In May 2025, al-Sharaa criticized Israel following the attack in Damascus, saying that "The Zionist enemy state threatens and attacks under the pretext of protecting Syrian Druze" and warning that "we will not remain silent. It will come to you from a place you don’t know." In June 2025, al-Sharaa commented on the Twelve-Day War, saying that "this reckless Benjamin Netanyahu thinks Iran is just Hezbollah and Hamas. He doesn’t understand that Iran is a strong state with tremendous capabilities," and added that "we’re seeing the scale of destruction in the occupied Palestinian cities."

On 21 May 2026, al-Sharaa spoke in an interview on the Al-Sharq podcast about the differences between urban and rural communities in Syria. During the interview, he said: "When I was studying in Baghdad, I found the Shawaya to be much kinder and more civilized than the monastery." He added that the monastery is characterized by noise and loud voices. He also said that the people of Abu Kamal are better than them. He spoke about the presence of a sense of superiority among some people in major cities toward rural residents, saying that the people of the Levant and Aleppo have a superior view and consider themselves to be above others. The remarks sparked widespread backlash and protests across Deir ez-Zor Governorate. Al-Sharaa issued a statement clarifying that his comments had been taken out of context. He said that he had been discussing the developmental and social disparities between urban and rural areas resulting from what he described as exclusionary policies toward rural communities, and denied intending to insult the people of Deir ez-Zor. During a call with the governor of Deir ez-Zor, Ziad al-Ayesh, Ahmed al-Sharaa apologized and said: “My father’s words hurt me before they hurt the people of the monastery... Your rights are preserved, and they can wipe them with our beard.”
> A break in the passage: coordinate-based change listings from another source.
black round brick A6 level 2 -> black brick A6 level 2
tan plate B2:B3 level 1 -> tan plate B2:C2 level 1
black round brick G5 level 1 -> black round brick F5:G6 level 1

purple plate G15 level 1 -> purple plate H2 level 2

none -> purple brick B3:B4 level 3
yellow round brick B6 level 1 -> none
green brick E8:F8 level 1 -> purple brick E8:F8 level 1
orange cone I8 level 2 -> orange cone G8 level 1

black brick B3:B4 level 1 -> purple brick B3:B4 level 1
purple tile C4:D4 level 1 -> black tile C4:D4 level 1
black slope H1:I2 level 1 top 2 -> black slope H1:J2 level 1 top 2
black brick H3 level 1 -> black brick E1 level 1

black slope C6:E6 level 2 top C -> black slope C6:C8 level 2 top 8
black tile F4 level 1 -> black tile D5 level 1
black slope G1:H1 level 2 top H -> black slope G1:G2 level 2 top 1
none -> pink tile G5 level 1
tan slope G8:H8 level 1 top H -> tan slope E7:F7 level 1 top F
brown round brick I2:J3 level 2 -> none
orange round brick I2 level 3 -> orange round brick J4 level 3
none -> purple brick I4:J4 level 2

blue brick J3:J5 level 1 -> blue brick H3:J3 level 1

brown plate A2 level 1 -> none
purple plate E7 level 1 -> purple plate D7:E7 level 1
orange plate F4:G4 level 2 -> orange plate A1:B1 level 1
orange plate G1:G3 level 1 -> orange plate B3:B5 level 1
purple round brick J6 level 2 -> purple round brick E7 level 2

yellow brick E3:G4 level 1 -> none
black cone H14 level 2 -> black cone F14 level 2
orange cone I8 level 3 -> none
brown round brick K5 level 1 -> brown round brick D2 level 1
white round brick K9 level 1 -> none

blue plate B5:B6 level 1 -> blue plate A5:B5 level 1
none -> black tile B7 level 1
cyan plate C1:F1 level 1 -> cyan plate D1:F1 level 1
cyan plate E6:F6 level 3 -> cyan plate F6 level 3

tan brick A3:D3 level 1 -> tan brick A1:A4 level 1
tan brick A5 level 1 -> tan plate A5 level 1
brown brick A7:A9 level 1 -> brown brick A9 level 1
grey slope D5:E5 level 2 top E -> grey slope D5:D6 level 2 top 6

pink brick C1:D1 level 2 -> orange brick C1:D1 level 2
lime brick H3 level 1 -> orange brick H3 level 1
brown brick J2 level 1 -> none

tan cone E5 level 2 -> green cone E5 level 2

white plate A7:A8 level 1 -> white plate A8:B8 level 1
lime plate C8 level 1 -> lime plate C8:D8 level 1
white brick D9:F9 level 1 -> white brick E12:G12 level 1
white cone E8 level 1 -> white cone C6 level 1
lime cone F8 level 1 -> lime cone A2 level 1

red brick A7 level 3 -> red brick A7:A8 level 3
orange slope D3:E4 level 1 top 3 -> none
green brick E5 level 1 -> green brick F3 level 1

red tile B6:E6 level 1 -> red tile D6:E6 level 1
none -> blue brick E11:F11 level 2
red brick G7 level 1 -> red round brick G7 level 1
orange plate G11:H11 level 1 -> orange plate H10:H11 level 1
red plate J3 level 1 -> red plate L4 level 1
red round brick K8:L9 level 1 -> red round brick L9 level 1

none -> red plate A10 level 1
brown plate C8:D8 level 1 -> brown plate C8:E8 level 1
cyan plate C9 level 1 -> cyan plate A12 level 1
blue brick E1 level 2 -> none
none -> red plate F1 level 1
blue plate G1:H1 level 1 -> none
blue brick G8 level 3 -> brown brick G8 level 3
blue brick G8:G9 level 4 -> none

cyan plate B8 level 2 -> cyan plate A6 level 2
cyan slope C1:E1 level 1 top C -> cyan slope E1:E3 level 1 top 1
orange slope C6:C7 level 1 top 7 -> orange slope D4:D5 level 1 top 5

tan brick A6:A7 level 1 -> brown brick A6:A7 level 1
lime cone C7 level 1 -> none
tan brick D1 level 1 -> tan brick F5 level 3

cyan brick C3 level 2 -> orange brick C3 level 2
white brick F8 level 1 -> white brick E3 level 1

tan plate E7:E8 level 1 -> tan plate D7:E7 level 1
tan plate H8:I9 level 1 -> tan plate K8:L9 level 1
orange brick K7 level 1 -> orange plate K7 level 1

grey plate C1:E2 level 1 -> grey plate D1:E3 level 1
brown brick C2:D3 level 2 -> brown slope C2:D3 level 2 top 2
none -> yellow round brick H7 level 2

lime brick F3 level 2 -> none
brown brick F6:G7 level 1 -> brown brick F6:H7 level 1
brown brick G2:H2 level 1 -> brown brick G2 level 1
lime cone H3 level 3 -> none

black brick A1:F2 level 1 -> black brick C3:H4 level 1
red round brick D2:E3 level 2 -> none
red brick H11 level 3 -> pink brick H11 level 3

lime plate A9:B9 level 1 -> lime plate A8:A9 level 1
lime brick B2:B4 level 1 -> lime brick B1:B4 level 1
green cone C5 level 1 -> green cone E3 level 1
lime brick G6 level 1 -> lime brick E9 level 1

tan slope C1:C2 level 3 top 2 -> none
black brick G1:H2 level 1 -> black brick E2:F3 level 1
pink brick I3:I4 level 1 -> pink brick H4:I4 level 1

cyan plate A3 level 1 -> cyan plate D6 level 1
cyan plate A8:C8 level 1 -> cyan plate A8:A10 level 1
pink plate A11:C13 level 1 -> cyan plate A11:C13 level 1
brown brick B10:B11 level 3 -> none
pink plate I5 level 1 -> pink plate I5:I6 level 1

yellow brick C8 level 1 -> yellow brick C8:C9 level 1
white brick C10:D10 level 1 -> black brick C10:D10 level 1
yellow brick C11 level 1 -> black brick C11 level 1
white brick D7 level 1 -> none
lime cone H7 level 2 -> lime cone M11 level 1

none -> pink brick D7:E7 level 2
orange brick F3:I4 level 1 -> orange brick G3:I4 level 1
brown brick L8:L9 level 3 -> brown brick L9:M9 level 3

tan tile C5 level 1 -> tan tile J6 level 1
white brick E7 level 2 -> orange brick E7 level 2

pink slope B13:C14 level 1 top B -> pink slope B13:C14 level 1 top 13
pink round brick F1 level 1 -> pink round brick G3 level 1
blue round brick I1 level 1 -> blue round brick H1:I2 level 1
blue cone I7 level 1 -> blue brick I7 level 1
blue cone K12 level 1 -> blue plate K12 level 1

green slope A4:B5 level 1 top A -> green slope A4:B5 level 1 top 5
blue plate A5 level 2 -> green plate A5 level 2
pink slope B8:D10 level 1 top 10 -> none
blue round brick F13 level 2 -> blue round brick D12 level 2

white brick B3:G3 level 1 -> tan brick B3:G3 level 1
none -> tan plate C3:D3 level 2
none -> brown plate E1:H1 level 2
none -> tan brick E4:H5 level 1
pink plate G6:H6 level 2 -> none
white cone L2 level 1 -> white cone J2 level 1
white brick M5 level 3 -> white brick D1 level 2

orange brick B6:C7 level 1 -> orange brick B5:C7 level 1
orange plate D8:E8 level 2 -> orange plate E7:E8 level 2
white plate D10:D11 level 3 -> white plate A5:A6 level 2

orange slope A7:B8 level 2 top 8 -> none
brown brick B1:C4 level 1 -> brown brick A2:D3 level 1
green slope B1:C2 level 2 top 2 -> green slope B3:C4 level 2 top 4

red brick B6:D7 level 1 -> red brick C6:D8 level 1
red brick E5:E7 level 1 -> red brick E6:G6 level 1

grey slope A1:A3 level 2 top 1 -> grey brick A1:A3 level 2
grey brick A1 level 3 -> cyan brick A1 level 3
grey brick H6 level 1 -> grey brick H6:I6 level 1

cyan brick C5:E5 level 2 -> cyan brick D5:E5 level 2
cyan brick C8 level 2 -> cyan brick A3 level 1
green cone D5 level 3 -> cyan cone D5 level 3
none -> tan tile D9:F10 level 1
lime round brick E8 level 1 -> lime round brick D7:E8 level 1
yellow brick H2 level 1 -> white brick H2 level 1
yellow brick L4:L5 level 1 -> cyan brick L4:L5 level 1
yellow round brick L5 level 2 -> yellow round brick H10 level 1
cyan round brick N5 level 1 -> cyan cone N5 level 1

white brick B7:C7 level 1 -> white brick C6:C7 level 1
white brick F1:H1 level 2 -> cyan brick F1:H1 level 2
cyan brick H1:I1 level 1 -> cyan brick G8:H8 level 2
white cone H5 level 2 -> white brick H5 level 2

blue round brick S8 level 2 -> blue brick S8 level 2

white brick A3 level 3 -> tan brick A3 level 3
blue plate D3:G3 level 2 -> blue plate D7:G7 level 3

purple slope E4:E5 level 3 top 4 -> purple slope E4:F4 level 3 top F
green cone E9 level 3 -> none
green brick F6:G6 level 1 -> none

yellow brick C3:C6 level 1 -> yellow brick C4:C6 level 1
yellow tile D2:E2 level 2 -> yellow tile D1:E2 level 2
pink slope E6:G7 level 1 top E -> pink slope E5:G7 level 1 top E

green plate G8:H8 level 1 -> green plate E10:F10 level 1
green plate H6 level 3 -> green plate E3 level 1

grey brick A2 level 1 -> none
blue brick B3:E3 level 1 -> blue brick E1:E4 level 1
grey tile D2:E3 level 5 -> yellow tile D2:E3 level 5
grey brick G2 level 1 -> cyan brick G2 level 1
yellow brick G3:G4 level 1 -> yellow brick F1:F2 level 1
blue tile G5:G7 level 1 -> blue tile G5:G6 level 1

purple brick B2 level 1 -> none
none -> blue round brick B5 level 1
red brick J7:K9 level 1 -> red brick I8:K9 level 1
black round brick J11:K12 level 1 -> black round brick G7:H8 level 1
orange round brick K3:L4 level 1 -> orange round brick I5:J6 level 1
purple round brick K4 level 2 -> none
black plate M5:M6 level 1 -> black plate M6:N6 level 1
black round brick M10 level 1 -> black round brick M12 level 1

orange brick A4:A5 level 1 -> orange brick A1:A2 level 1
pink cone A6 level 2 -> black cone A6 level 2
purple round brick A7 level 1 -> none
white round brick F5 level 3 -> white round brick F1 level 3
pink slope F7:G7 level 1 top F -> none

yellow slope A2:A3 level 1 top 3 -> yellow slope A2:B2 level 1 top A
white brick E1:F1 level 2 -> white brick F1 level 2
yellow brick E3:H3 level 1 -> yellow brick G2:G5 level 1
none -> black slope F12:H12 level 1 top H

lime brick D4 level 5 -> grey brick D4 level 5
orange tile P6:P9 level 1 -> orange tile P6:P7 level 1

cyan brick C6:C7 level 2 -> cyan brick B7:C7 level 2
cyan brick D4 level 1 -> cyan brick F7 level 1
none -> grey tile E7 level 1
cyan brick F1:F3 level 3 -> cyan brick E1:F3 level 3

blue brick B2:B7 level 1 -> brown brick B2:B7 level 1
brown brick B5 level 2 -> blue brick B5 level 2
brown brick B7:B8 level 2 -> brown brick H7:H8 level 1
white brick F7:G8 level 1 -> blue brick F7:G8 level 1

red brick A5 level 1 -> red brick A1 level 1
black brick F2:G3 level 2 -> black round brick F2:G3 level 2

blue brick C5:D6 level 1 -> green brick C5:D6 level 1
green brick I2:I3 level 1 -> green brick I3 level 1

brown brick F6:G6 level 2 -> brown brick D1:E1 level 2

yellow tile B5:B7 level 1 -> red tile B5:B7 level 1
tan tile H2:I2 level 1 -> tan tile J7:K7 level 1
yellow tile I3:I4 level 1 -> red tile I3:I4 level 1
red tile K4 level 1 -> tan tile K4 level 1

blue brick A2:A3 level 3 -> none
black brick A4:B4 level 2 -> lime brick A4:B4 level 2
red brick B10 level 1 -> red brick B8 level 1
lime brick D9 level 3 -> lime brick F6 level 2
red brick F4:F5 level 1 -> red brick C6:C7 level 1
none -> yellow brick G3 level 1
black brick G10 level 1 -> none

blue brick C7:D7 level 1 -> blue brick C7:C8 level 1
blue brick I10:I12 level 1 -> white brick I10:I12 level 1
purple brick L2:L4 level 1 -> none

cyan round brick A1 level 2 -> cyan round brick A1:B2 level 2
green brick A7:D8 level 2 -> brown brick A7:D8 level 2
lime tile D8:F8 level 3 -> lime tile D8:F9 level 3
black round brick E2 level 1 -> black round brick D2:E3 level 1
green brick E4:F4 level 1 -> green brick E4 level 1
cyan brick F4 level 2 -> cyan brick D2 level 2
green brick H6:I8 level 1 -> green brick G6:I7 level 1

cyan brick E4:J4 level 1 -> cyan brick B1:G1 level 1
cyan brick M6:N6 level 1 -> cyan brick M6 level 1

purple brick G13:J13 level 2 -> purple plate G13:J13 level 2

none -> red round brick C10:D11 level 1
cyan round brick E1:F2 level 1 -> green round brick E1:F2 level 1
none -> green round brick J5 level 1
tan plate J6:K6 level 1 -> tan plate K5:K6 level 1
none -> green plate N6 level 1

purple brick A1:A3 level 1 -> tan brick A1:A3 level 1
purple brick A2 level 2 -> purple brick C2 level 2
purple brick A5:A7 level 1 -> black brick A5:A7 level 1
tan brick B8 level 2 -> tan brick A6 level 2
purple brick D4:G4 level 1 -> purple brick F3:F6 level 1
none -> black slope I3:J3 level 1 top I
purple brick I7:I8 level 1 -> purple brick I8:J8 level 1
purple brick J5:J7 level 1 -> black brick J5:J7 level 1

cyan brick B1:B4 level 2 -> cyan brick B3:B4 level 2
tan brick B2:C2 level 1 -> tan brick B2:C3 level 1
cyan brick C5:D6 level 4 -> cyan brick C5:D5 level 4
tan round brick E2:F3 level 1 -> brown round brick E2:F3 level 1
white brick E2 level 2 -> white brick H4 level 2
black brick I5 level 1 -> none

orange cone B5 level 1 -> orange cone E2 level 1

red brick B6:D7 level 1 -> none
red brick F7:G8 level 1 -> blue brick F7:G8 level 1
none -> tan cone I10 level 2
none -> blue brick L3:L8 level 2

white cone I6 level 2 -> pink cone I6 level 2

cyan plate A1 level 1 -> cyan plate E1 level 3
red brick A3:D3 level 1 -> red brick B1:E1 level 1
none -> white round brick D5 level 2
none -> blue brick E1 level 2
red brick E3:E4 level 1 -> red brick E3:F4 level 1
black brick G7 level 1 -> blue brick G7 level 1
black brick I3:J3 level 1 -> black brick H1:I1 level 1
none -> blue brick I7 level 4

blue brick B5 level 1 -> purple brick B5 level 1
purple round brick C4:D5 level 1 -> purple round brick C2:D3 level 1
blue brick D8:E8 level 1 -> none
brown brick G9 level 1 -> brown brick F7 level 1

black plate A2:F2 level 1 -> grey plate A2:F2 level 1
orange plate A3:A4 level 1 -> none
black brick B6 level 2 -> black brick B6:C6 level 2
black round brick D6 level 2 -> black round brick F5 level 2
Hussein al-Sharaa said in an interview on the Al-Sharq podcast that "Hafez al-Assad was very good and growth reached 7 percent," adding, "This was our rule for 30 years, and Bashar for 25 years." He pointed out that "periods of economic growth were clear" during Hafez al-Assad’s rule, but noted that "corruption, familialism, and personalization appeared and then infiltrated the system." He added that the problem was not with Hafez al-Assad and others, but rather with the imbalance of power with Israel, stressing that "the first years of Hafez al-Assad’s rule were very good." He also spoke about previous peace negotiations with Israel, saying that "President Hafez al-Assad began negotiations with the Israelis, and they almost reached an agreement," adding that the dispute revolved around "the area east of the lake," and indicating that al-Assad "refused to give it up." The interview sparked a wave of criticism, despite provisions in the 2025 Constitutional Declaration that prohibit glorification of the Assad regime.

== Personal life ==
He is the father of Ahmed, Maher, and Hazem al-Sharaa. While some reports said that Hussein al-Sharaa and Farouk al-Sharaa are related, this fact is denied by MENA Research Center. In August 2025, Hussein said on SyriaTV that the Al-Sharaa family in Daraa, to which former Syrian Vice President Farouk al-Sharaa belongs, has no direct kinship ties, but he pointed to an ancient lineage dating back to the 1930s. Hussein is married to Widad al-Khaled, who is the mother of Ahmed al-Sharaa.

== Books ==
He has published numerous books in Arabic on regional economic development, particularly focusing on natural resources and their potential contribution to education, agriculture, and military advancement. His first book was Oil and Comprehensive Development in the Arab World (1983). His second book was Economic Evaluation and the Future of Development in Saudi Arabia (1983). His third book was The Saudi Economy in the Process of Basic Infrastructure and Capacity Building (1984). His fourth book was OPEC 1960–1985: Major Transformations and Persistent Challenges (1987).